Saved data entries:
»»

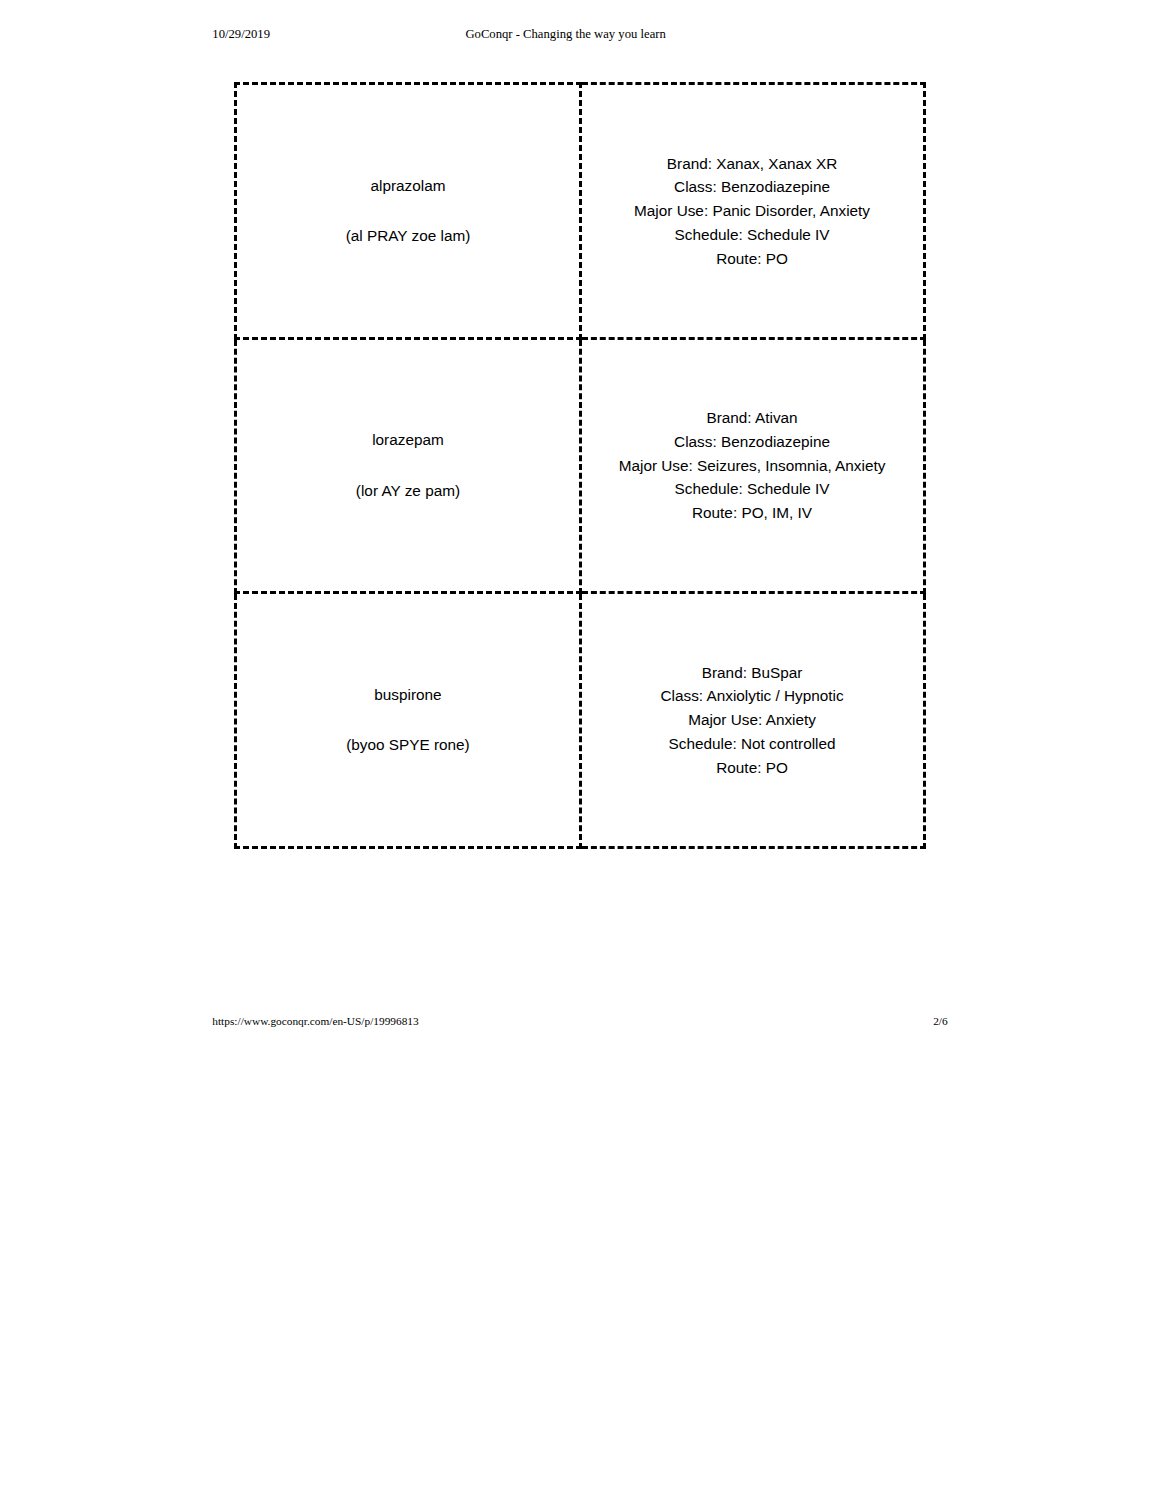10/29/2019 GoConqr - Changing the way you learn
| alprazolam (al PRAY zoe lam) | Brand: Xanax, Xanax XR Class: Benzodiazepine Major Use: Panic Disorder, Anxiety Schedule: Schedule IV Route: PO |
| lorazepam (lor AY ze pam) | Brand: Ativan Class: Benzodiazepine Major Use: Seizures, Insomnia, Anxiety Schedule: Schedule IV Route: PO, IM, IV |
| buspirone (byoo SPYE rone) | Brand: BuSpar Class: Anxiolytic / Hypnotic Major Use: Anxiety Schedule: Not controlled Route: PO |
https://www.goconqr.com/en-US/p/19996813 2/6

««

# WORK INSTRUCTIONS
Each line holding the word "Class" must be pulled from the records.

# EXERCISE RESPONSE
| alprazolam (al PRAY zoe lam) | Brand: Xanax, Xanax XR Class: Benzodiazepine Major Use: Panic Disorder, Anxiety Schedule: Schedule IV Route: PO |
| lorazepam (lor AY ze pam) | Brand: Ativan Class: Benzodiazepine Major Use: Seizures, Insomnia, Anxiety Schedule: Schedule IV Route: PO, IM, IV |
| buspirone (byoo SPYE rone) | Brand: BuSpar Class: Anxiolytic / Hypnotic Major Use: Anxiety Schedule: Not controlled Route: PO |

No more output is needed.